BEGIN Data in this exercise
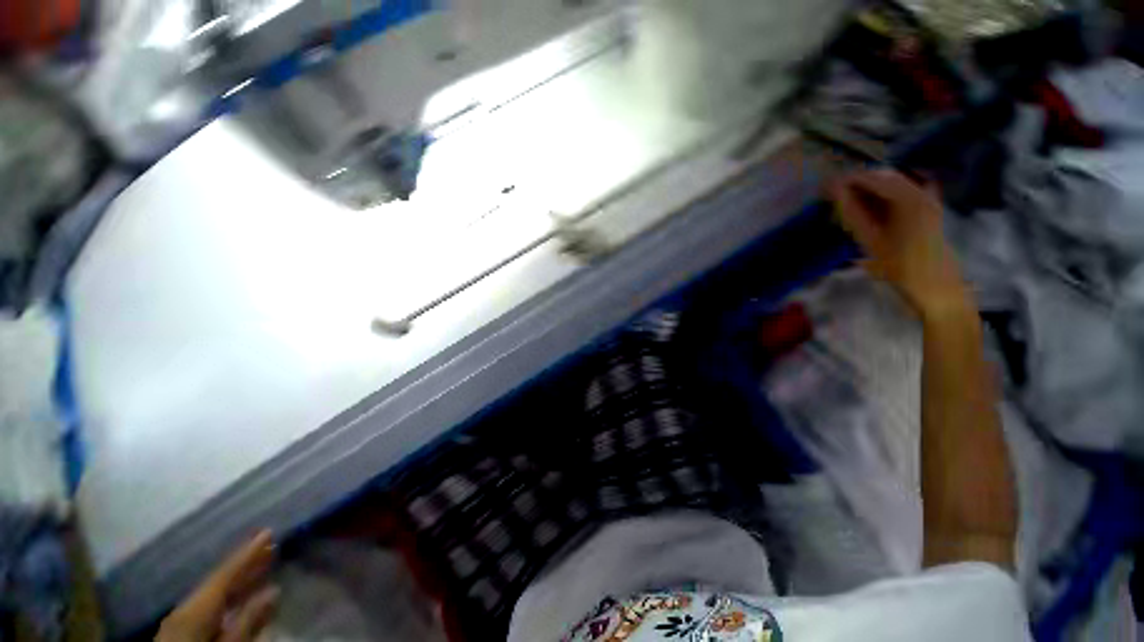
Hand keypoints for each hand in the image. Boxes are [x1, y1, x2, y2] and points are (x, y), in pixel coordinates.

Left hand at [156, 532, 278, 641]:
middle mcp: (185, 608)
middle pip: (218, 581)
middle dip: (245, 564)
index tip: (268, 531)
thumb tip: (274, 591)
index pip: (224, 574)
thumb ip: (247, 623)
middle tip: (270, 544)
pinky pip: (208, 606)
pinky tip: (242, 596)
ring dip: (239, 580)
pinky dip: (228, 597)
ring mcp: (180, 620)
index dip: (248, 553)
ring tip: (262, 565)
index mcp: (194, 608)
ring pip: (213, 594)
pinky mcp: (181, 632)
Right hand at [829, 169, 969, 318]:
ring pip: (890, 183)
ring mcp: (926, 197)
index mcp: (907, 198)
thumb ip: (852, 212)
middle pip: (882, 176)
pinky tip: (866, 208)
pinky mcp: (926, 206)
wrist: (936, 284)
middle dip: (857, 183)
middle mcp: (919, 191)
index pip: (871, 178)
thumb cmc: (901, 265)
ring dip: (867, 189)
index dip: (846, 181)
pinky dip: (879, 196)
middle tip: (832, 195)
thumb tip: (834, 192)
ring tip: (845, 202)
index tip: (824, 188)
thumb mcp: (870, 240)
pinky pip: (899, 192)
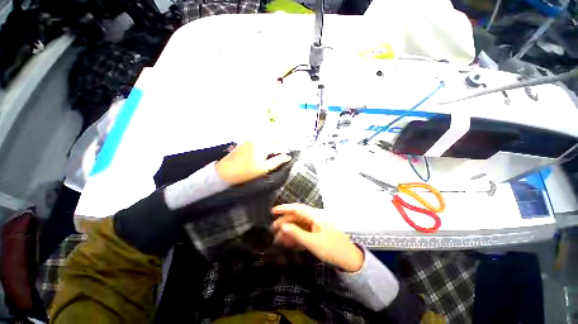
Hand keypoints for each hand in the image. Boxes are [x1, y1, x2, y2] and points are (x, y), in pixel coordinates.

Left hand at [215, 142, 291, 184]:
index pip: (278, 147)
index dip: (285, 150)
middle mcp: (258, 139)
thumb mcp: (264, 169)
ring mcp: (251, 139)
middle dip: (280, 142)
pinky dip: (265, 141)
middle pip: (273, 137)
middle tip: (283, 149)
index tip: (289, 154)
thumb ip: (277, 161)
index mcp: (263, 146)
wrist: (226, 172)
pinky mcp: (246, 141)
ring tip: (276, 149)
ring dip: (273, 141)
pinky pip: (259, 138)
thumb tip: (288, 157)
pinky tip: (266, 148)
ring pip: (266, 137)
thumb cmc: (246, 172)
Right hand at [271, 204, 363, 272]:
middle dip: (284, 222)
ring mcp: (316, 224)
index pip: (297, 208)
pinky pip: (304, 230)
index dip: (284, 209)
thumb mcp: (313, 242)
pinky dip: (296, 235)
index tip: (273, 211)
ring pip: (299, 224)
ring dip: (289, 230)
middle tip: (272, 229)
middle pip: (296, 216)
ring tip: (278, 238)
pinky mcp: (317, 231)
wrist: (350, 258)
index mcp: (315, 215)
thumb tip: (282, 227)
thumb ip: (296, 233)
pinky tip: (289, 241)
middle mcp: (315, 217)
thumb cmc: (332, 248)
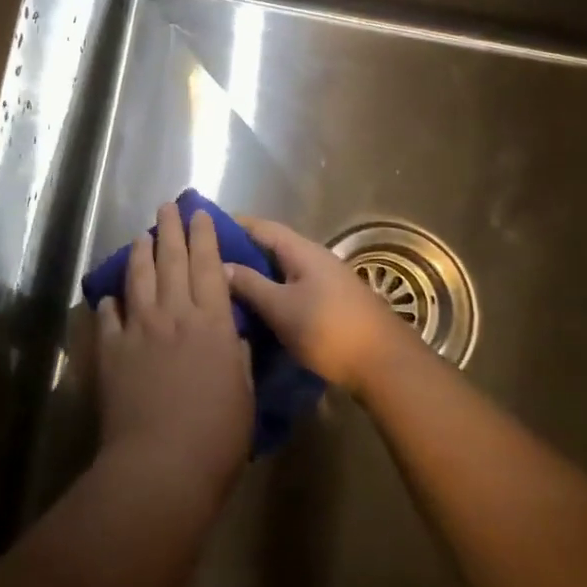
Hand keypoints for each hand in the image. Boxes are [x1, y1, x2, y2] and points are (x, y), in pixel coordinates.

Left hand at [97, 203, 253, 508]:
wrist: (161, 465)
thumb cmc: (216, 436)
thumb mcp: (244, 395)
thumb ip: (238, 359)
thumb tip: (232, 337)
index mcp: (211, 323)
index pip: (209, 267)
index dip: (205, 236)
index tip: (200, 213)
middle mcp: (174, 314)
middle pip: (172, 260)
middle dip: (171, 229)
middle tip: (168, 206)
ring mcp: (139, 329)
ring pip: (139, 277)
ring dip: (141, 252)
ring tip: (142, 236)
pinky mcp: (111, 350)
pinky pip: (109, 315)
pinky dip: (111, 301)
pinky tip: (111, 295)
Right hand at [224, 217, 420, 394]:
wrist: (384, 363)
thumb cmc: (328, 330)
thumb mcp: (281, 308)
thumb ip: (250, 284)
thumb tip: (220, 264)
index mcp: (301, 250)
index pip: (261, 226)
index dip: (232, 224)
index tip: (203, 226)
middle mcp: (314, 258)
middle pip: (271, 246)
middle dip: (241, 251)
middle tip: (207, 261)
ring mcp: (326, 280)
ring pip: (282, 269)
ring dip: (256, 274)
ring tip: (225, 285)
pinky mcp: (331, 303)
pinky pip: (292, 287)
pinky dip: (272, 291)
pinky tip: (257, 307)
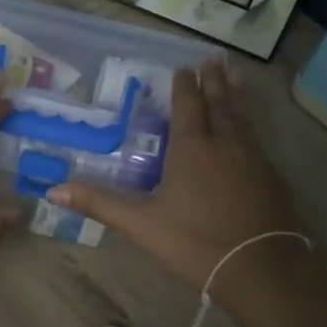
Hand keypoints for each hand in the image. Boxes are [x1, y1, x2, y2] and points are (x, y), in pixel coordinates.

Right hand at [49, 60, 317, 305]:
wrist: (262, 270)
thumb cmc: (196, 242)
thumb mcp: (141, 224)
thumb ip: (100, 204)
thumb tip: (54, 190)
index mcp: (192, 147)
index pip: (187, 105)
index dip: (185, 85)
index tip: (183, 67)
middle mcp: (225, 143)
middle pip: (219, 102)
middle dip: (214, 79)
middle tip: (214, 57)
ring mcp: (253, 158)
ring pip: (242, 117)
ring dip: (235, 94)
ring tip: (235, 75)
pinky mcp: (272, 177)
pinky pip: (256, 138)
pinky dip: (249, 123)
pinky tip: (249, 131)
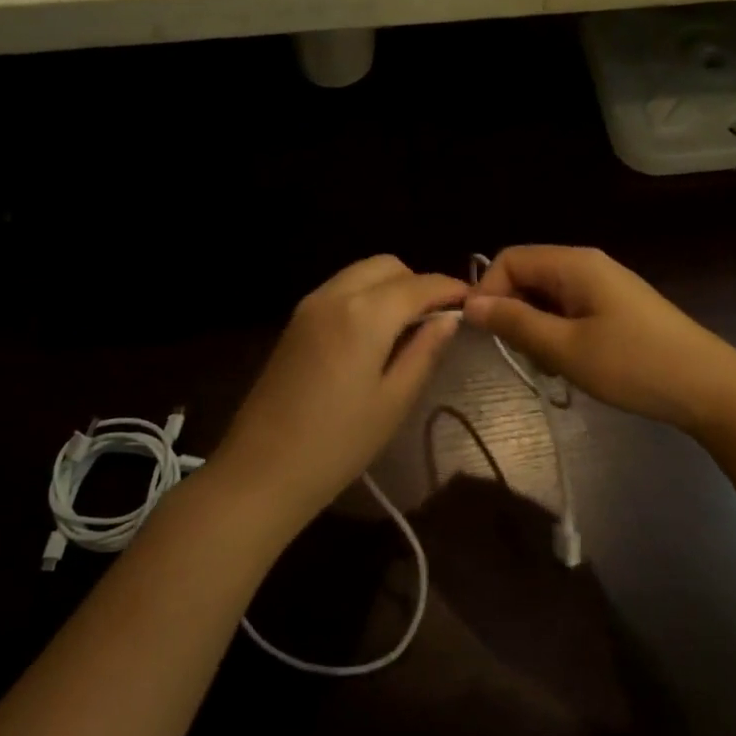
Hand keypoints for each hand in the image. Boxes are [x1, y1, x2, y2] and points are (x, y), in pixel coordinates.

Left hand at [209, 256, 466, 528]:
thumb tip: (450, 318)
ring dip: (391, 287)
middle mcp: (335, 294)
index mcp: (364, 313)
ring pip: (361, 273)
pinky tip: (374, 335)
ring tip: (408, 328)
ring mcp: (309, 305)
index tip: (473, 303)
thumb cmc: (338, 443)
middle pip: (387, 266)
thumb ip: (425, 350)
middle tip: (437, 320)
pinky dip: (365, 297)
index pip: (420, 284)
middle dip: (418, 283)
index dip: (450, 289)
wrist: (262, 469)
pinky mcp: (295, 321)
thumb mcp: (395, 400)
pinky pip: (340, 290)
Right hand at [465, 246, 735, 432]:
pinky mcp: (616, 308)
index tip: (484, 334)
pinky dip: (560, 335)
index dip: (488, 292)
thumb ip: (514, 323)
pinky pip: (570, 312)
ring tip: (555, 365)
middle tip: (527, 356)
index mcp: (574, 264)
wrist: (709, 388)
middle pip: (527, 277)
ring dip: (537, 330)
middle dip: (514, 314)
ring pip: (547, 298)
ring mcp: (604, 286)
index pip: (509, 259)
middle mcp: (587, 265)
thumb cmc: (633, 365)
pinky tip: (575, 364)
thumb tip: (469, 304)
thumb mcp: (565, 348)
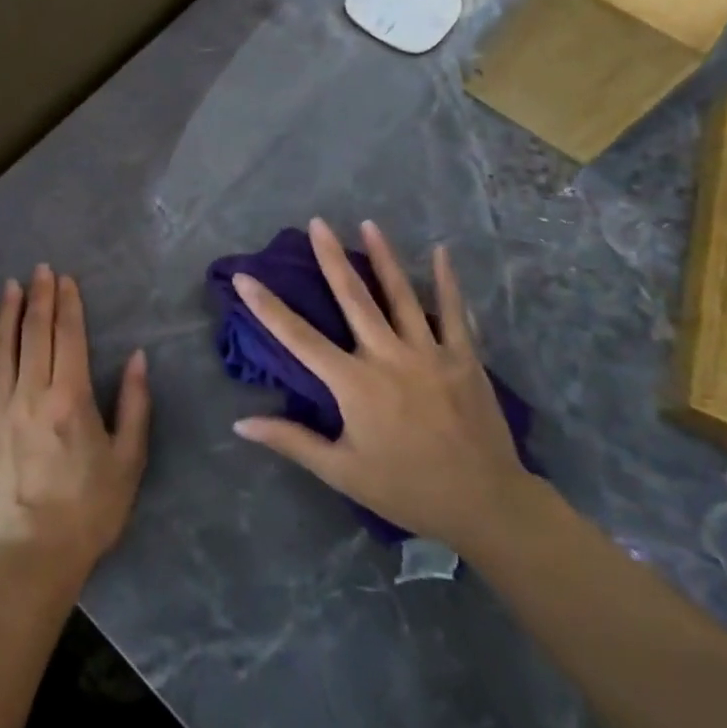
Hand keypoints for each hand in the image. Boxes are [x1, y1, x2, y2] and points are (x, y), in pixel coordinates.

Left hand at [0, 266, 151, 595]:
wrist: (32, 558)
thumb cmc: (89, 511)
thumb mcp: (128, 460)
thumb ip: (135, 404)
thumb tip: (137, 358)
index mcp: (70, 399)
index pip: (68, 336)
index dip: (68, 304)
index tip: (66, 279)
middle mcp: (30, 395)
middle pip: (34, 334)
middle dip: (39, 297)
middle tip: (40, 270)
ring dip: (7, 314)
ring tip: (11, 287)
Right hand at [231, 218, 542, 556]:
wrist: (485, 504)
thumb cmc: (406, 489)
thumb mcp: (341, 472)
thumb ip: (291, 440)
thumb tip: (240, 423)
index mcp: (354, 383)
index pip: (299, 338)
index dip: (267, 307)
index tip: (245, 278)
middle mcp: (388, 356)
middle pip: (354, 298)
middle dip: (331, 258)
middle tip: (317, 223)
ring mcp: (430, 352)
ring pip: (401, 295)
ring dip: (383, 257)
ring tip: (369, 224)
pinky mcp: (464, 357)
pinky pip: (454, 312)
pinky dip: (447, 281)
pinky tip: (442, 252)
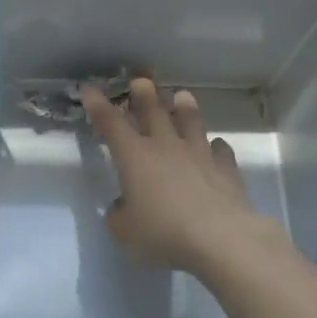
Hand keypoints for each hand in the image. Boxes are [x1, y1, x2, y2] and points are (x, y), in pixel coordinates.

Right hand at [82, 77, 275, 272]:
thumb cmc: (163, 234)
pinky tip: (215, 147)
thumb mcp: (125, 232)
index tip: (90, 89)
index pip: (111, 124)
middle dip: (144, 94)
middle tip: (140, 79)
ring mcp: (199, 155)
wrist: (220, 238)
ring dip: (184, 108)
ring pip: (191, 122)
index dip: (98, 106)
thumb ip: (119, 215)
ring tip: (182, 95)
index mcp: (135, 158)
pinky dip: (215, 147)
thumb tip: (124, 205)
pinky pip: (220, 150)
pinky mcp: (226, 169)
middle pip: (154, 112)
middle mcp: (166, 147)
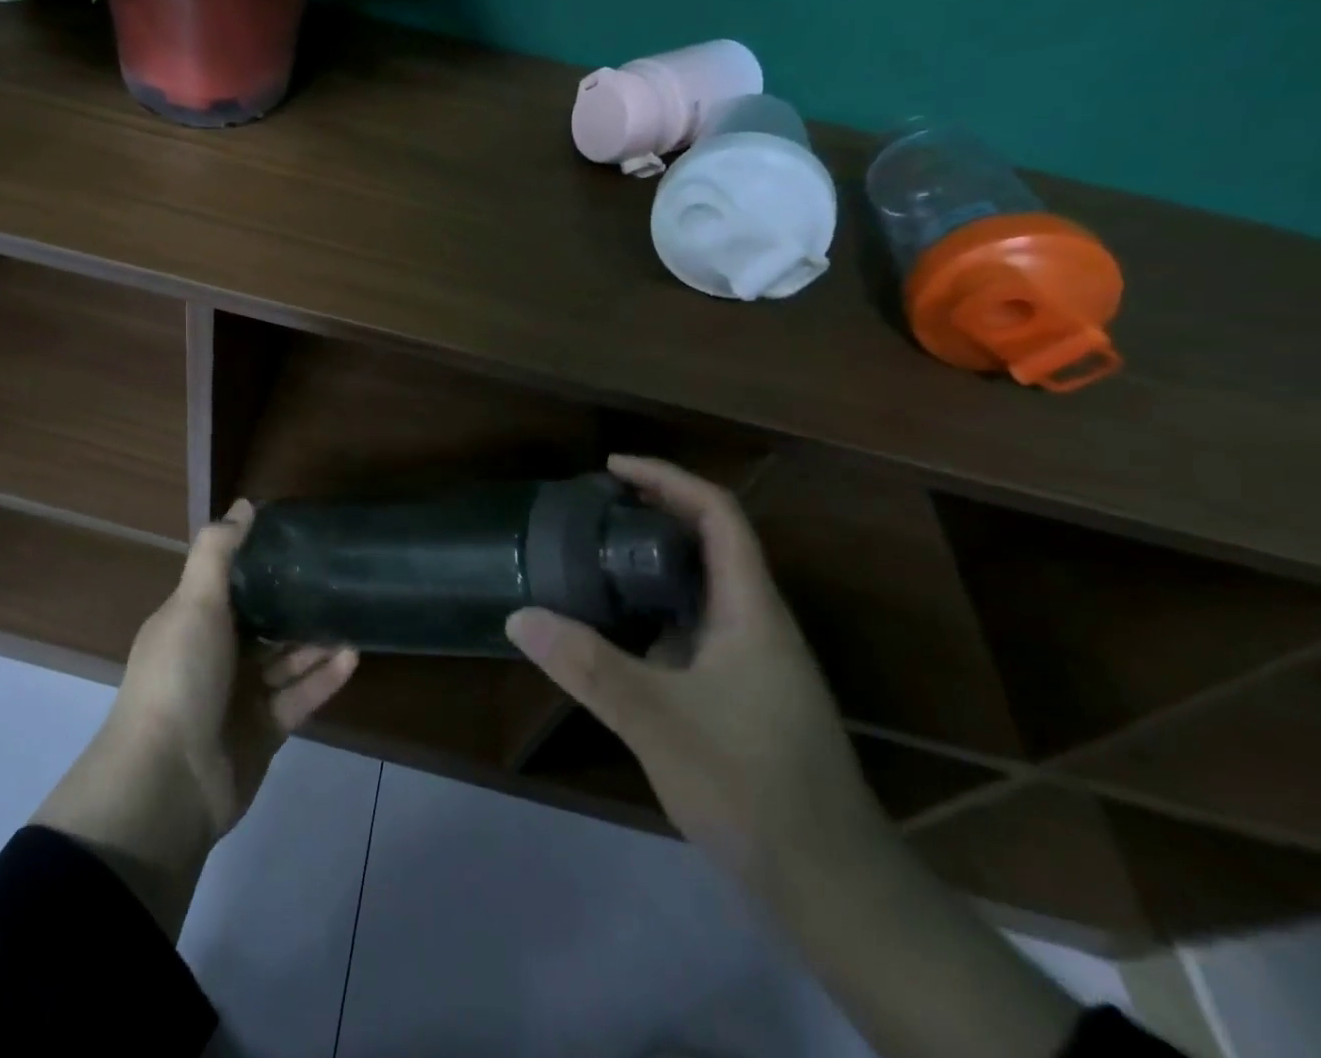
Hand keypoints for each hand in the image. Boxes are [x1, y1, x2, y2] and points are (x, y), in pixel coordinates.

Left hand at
END Data in this exercise
Task objective — With pictures removed, write out exactly each line of the entries from the first through the line that holds "ring dip: (239, 580)".

Problem solution —
Hand keypoints for each hand in the image. Boxes are [x1, y1, x2, y2] and points are (x, y), in pixel coordinates.

Left hand at [156, 532, 278, 641]:
middle mcp: (185, 608)
middle pip: (218, 581)
middle dip: (245, 564)
index tip: (268, 531)
thumb tip: (274, 591)
index pip: (224, 574)
thumb ip: (247, 623)
middle tip: (270, 544)
pinky pip: (208, 606)
pinky tip: (242, 596)
ring dip: (239, 580)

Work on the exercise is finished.